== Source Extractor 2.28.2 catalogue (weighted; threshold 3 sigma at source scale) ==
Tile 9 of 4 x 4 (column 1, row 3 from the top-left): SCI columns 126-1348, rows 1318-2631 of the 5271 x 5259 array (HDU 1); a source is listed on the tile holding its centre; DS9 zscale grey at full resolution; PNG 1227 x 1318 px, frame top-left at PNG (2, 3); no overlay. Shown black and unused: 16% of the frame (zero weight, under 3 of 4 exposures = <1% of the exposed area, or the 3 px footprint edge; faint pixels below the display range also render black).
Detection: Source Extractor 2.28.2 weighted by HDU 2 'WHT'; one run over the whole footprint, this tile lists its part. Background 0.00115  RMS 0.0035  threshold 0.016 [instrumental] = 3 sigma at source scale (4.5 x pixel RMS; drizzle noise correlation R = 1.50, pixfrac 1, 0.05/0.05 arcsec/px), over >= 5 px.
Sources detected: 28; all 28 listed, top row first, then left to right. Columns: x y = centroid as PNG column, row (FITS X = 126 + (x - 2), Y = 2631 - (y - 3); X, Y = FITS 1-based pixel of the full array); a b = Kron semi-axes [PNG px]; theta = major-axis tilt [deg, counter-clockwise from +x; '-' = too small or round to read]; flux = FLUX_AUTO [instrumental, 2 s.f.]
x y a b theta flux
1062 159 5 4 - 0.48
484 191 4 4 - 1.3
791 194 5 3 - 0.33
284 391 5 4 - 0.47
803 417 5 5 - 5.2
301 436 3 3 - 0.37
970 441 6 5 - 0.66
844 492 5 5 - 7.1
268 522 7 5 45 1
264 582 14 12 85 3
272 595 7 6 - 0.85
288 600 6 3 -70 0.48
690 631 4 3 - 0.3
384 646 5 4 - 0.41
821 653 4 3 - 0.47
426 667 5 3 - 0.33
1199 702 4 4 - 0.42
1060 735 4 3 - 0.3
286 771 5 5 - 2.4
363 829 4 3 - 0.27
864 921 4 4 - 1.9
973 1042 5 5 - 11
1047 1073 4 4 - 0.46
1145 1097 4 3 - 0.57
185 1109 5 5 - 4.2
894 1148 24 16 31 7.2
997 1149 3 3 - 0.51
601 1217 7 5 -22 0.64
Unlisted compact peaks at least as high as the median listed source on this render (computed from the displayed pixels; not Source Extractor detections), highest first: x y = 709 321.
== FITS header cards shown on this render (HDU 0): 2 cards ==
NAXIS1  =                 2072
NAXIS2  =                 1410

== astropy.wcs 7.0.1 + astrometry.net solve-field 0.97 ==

━━━

● **Stated task**
Put every line of the entry above into a JSON list of strings, with one string per line and no blank lines.

● **Written reply**
[
  "== Source Extractor 2.28.2 catalogue (weighted; threshold 3 sigma at source scale) ==",
  "Tile 9 of 4 x 4 (column 1, row 3 from the top-left): SCI columns 126-1348, rows 1318-2631 of the 5271 x 5259 array (HDU 1); a source is listed on the tile holding its centre; DS9 zscale grey at full resolution; PNG 1227 x 1318 px, frame top-left at PNG (2, 3); no overlay. Shown black and unused: 16% of the frame (zero weight, under 3 of 4 exposures = <1% of the exposed area, or the 3 px footprint edge; faint pixels below the display range also render black).",
  "Detection: Source Extractor 2.28.2 weighted by HDU 2 'WHT'; one run over the whole footprint, this tile lists its part. Background 0.00115  RMS 0.0035  threshold 0.016 [instrumental] = 3 sigma at source scale (4.5 x pixel RMS; drizzle noise correlation R = 1.50, pixfrac 1, 0.05/0.05 arcsec/px), over >= 5 px.",
  "Sources detected: 28; all 28 listed, top row first, then left to right. Columns: x y = centroid as PNG column, row (FITS X = 126 + (x - 2), Y = 2631 - (y - 3); X, Y = FITS 1-based pixel of the full array); a b = Kron semi-axes [PNG px]; theta = major-axis tilt [deg, counter-clockwise from +x; '-' = too small or round to read]; flux = FLUX_AUTO [instrumental, 2 s.f.]",
  "x y a b theta flux",
  "1062 159 5 4 - 0.48",
  "484 191 4 4 - 1.3",
  "791 194 5 3 - 0.33",
  "284 391 5 4 - 0.47",
  "803 417 5 5 - 5.2",
  "301 436 3 3 - 0.37",
  "970 441 6 5 - 0.66",
  "844 492 5 5 - 7.1",
  "268 522 7 5 45 1",
  "264 582 14 12 85 3",
  "272 595 7 6 - 0.85",
  "288 600 6 3 -70 0.48",
  "690 631 4 3 - 0.3",
  "384 646 5 4 - 0.41",
  "821 653 4 3 - 0.47",
  "426 667 5 3 - 0.33",
  "1199 702 4 4 - 0.42",
  "1060 735 4 3 - 0.3",
  "286 771 5 5 - 2.4",
  "363 829 4 3 - 0.27",
  "864 921 4 4 - 1.9",
  "973 1042 5 5 - 11",
  "1047 1073 4 4 - 0.46",
  "1145 1097 4 3 - 0.57",
  "185 1109 5 5 - 4.2",
  "894 1148 24 16 31 7.2",
  "997 1149 3 3 - 0.51",
  "601 1217 7 5 -22 0.64",
  "Unlisted compact peaks at least as high as the median listed source on this render (computed from the displayed pixels; not Source Extractor detections), highest first: x y = 709 321.",
  "== FITS header cards shown on this render (HDU 0): 2 cards ==",
  "NAXIS1  =                 2072",
  "NAXIS2  =                 1410",
  "== astropy.wcs 7.0.1 + astrometry.net solve-field 0.97 =="
]